I would say though, that punishment doesn't ever seem to work - not for my DS and not for other kids I know or have heard about. Whether or not she is psychologically ill, it is clear that your daughter is really struggling with life. She is probably feeling out-of-control. Her behaviour is awful, but it doesn't sound like she's doing it 'deliberately' - it sounds like she can't stop herself. I don't think punishments/sanctions actually help or work with kids like your DD (and my DS) - they just add to the anger and the feelings of powerlessness.
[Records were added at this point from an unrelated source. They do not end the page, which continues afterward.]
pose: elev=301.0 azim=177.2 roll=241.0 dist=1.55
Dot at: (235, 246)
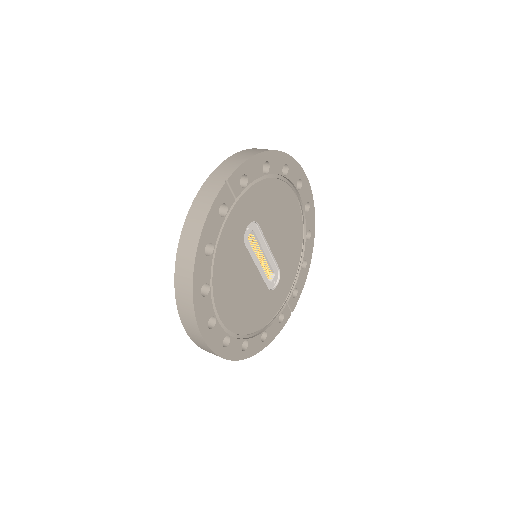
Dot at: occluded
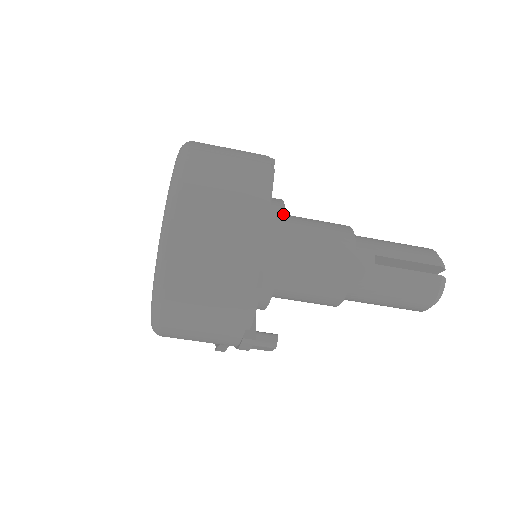
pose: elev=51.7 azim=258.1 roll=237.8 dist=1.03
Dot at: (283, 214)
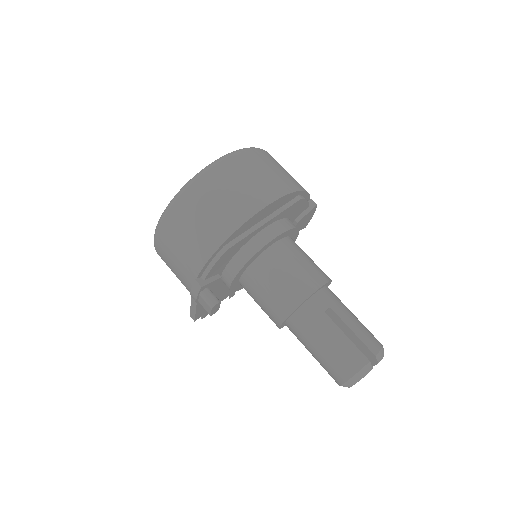
Dot at: (286, 229)
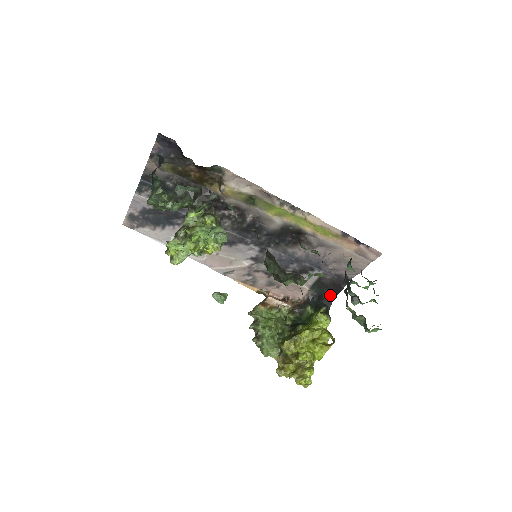
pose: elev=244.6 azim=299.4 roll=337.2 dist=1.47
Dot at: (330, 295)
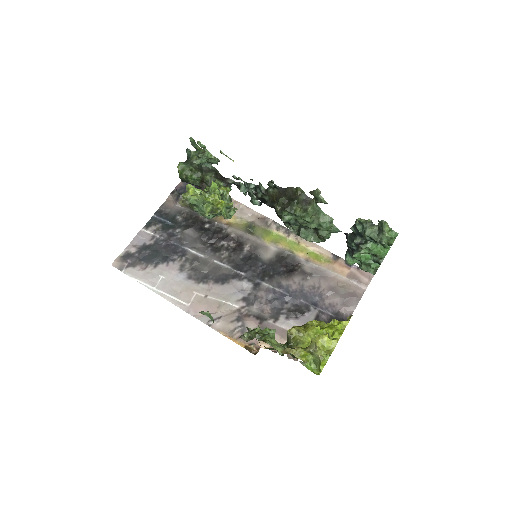
Dot at: occluded
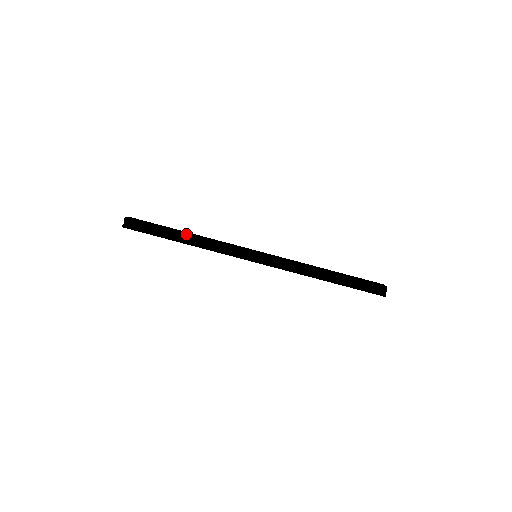
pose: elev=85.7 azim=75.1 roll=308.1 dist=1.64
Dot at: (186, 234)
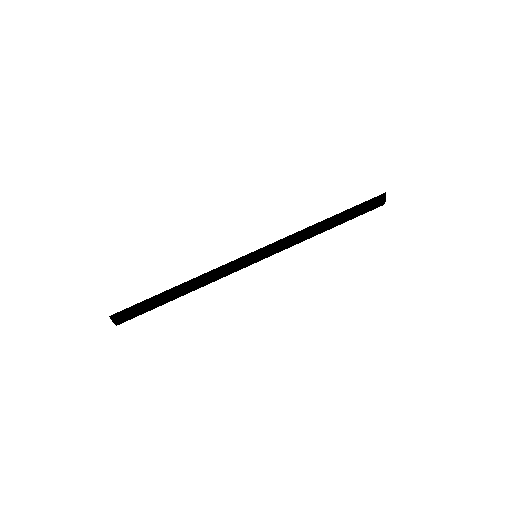
Dot at: occluded
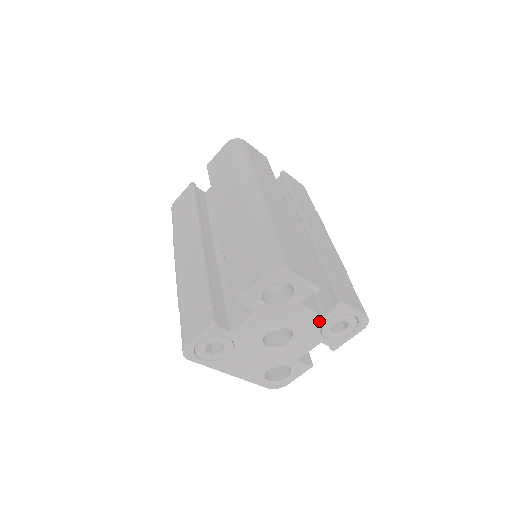
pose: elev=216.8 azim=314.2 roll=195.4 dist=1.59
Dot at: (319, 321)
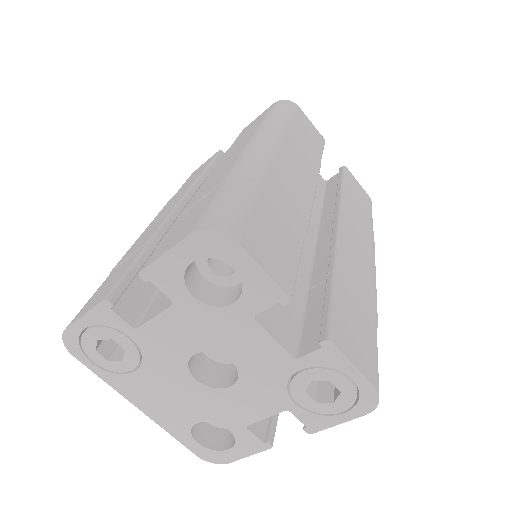
Dot at: (286, 366)
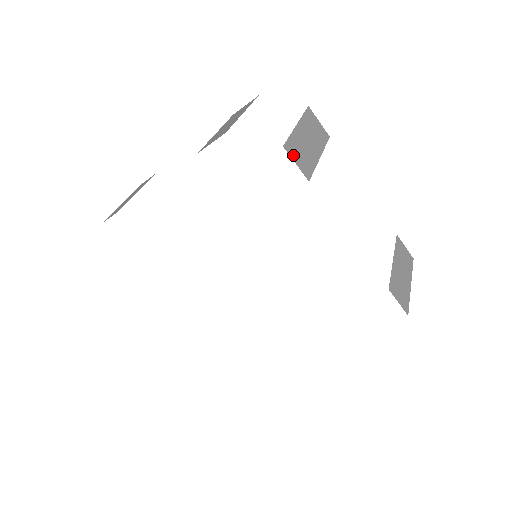
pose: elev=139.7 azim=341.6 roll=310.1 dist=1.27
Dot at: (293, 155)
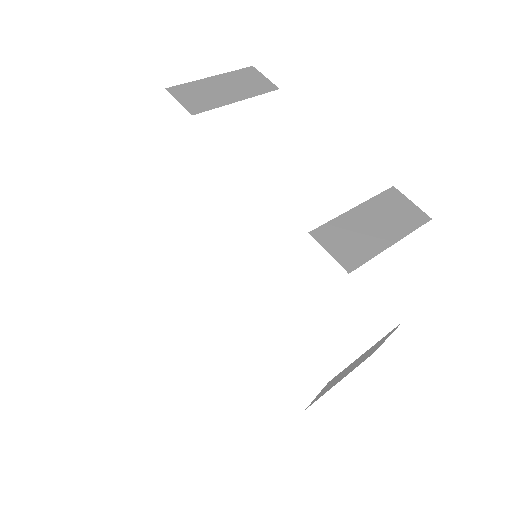
Dot at: (179, 95)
I think incentives work much better, especially very short-term ones that build up to something bigger. Focus on and reward the positive behaviour you want, not the negative. When my son stopped going to school, what worked to get him back was paying him: £2/day if he went, with a bonus if he finished first a week, then a fortnight, then a whole half-term. If you can find something your daughter wants, I would suggest rewarding her with it: "We will give you X for every day you keep calm, and XXX if you manage a whole week staying calm". IMO it is very important to make the rewards achievable - make sure you set the 'threshold' for some rewards low, so she actually succeeds. She needs to feel what success feels like: IME, many/most kids who go off the rails seem to only know or remember what failure feels like :( Then gradually 'raise the threshold' so she has to try a bit harder to succeed, but not so hard that she starts failing again... It's a bit like limbo dancing
... It's a difficult balance... The idea is to make her 'remember' that re-engaging and behaving decently actually feels better than disengaging or behaving badly.